I know some people who use Splunk ;-), but I'm actually not sure how that works. Does it get structured data (even if only as JSON?). Or does it always just parse text?

Ponyboy47 · September 10, 2018, 10:20pm

I wrote up a gist in swift (~200 lines) along with just a couple unit tests to demonstrate it's usage...the tests don't actually do any validation, but they do run successfully to demonstrate how the logger protocol and the accompanying GlobalLogger could be used.

This wasn't a very well thought out example or anything, I'm mostly just trying to prove the concept that there can be a global logger and separate loggers and they won't collide with each other. I apologize in advance if you find it to be poorly written and not very well documented. I just whipped this up in a half hour or so and just wanted it to compile/run.

With something like this, the stdlib could include a few useful LogDestinations (I only wrote a very basic FileLogDestination) that developers could easily take advantage of. With the public LogDestination protocol, 3rd party devs could create all kinds of types that people could easily use without having to write their own Logger types. The LogContext could be extended to easily support date/time formatting, including process id's, etc.

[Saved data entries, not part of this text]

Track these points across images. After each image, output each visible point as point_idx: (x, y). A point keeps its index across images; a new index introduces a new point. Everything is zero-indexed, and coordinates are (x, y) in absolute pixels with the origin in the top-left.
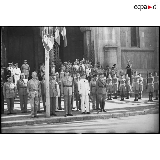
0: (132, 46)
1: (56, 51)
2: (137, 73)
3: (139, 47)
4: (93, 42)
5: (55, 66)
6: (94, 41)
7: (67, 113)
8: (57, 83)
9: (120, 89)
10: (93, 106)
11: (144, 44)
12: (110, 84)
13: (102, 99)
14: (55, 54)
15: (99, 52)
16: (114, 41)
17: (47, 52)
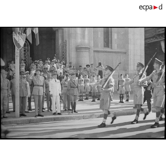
0: (105, 46)
1: (27, 49)
3: (112, 49)
5: (24, 64)
6: (66, 41)
7: (37, 114)
8: (28, 83)
9: (91, 90)
10: (64, 107)
11: (116, 45)
12: (81, 85)
13: (73, 100)
14: (25, 52)
15: (72, 52)
16: (86, 41)
17: (18, 50)
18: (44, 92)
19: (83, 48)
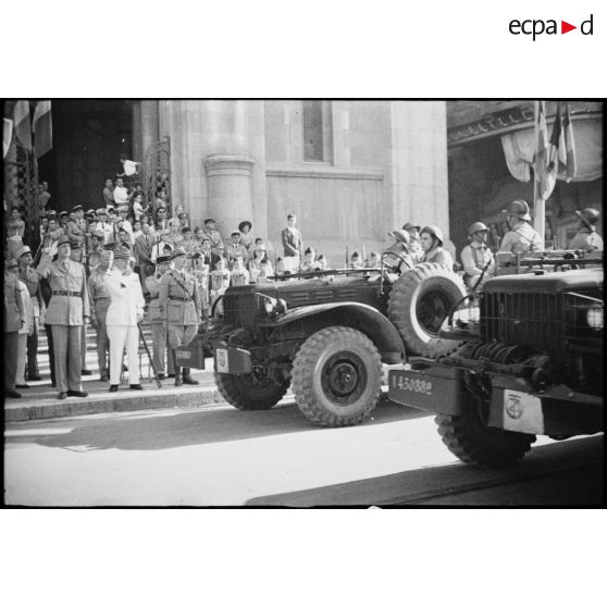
0: (307, 157)
2: (313, 254)
3: (332, 165)
4: (165, 140)
5: (21, 224)
6: (168, 138)
8: (22, 285)
11: (348, 152)
13: (179, 340)
14: (21, 180)
15: (188, 176)
16: (240, 138)
18: (84, 317)
19: (229, 162)
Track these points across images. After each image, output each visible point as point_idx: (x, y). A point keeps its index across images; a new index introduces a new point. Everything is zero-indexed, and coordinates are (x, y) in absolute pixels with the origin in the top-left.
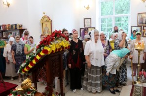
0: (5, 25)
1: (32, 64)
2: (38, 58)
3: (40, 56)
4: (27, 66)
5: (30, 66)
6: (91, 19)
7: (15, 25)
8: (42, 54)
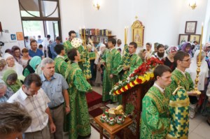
0: (94, 30)
1: (124, 89)
2: (131, 85)
3: (133, 84)
4: (119, 89)
5: (122, 90)
6: (196, 22)
7: (105, 30)
8: (136, 83)
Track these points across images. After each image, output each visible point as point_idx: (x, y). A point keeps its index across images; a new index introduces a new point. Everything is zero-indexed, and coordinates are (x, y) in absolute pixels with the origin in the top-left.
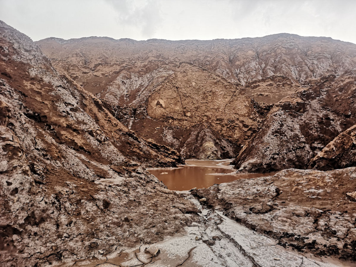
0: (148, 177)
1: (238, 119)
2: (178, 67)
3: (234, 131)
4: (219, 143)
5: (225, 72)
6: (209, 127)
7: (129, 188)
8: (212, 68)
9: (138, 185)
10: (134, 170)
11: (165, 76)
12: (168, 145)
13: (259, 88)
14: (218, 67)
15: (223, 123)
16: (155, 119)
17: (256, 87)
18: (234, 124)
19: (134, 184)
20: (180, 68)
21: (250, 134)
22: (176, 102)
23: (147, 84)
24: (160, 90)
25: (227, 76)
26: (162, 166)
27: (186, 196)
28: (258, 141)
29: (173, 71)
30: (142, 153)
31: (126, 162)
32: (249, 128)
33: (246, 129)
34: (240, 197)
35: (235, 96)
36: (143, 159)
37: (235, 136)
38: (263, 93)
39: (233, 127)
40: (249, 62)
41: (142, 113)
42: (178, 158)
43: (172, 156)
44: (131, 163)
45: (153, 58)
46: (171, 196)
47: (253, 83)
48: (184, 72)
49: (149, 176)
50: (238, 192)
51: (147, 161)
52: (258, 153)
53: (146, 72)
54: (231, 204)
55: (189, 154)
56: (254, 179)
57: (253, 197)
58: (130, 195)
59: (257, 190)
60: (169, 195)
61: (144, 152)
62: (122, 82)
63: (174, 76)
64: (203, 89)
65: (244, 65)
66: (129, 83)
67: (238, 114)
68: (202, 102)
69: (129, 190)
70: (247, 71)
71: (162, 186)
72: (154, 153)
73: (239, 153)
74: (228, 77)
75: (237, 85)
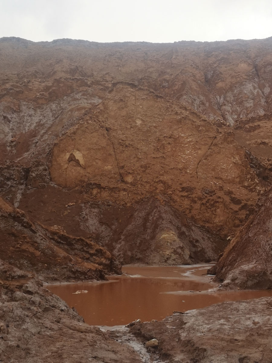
0: (47, 301)
1: (221, 188)
2: (110, 92)
3: (215, 210)
4: (187, 234)
5: (197, 102)
6: (169, 202)
7: (8, 322)
8: (174, 93)
9: (27, 316)
10: (20, 287)
11: (85, 108)
12: (90, 237)
13: (259, 131)
14: (184, 92)
15: (194, 196)
16: (65, 187)
17: (254, 129)
18: (214, 197)
19: (19, 313)
20: (114, 93)
21: (244, 216)
22: (105, 155)
23: (51, 123)
24: (74, 133)
25: (201, 108)
26: (77, 278)
27: (121, 337)
28: (258, 229)
29: (100, 98)
30: (38, 253)
31: (6, 272)
32: (243, 204)
33: (236, 207)
34: (222, 336)
35: (216, 145)
36: (40, 265)
37: (217, 220)
38: (267, 141)
39: (212, 203)
40: (241, 84)
41: (40, 176)
42: (108, 262)
43: (97, 258)
44: (15, 272)
45: (63, 75)
46: (90, 337)
47: (248, 121)
48: (122, 100)
49: (50, 298)
50: (219, 326)
51: (48, 268)
52: (258, 251)
53: (50, 100)
54: (205, 350)
55: (129, 253)
56: (248, 301)
57: (246, 337)
58: (9, 336)
59: (255, 323)
60: (87, 334)
61: (43, 252)
62: (2, 118)
63: (102, 108)
64: (156, 132)
65: (231, 88)
66: (17, 120)
67: (221, 179)
68: (155, 156)
69: (8, 326)
70: (237, 99)
71: (74, 317)
72: (62, 253)
73: (223, 251)
74: (203, 111)
75: (220, 125)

EDIT: It may be useful to know that I tested this on Linux (Ubuntu 18.04) using the swift 4.2 Convergence snapshot

johannesweiss · September 10, 2018, 10:57pm

Thanks @Ponyboy47 for the example, that shows your proposal well!

The only issue I have with this is that it's really the hybrid model where we have both local and global loggers. This hybrid I think will lead to everybody using the global one (because people are lazy) which makes the local loggers useless (because why would I configure them if not every library is using them).

For example let's assume we configure new local logger (webLogger in your example) in the application itself. If we now call a library function that just uses logger (the global logger) then that library won't have the request UUID attached so those log lines are essentially lost if you filter by request UUID.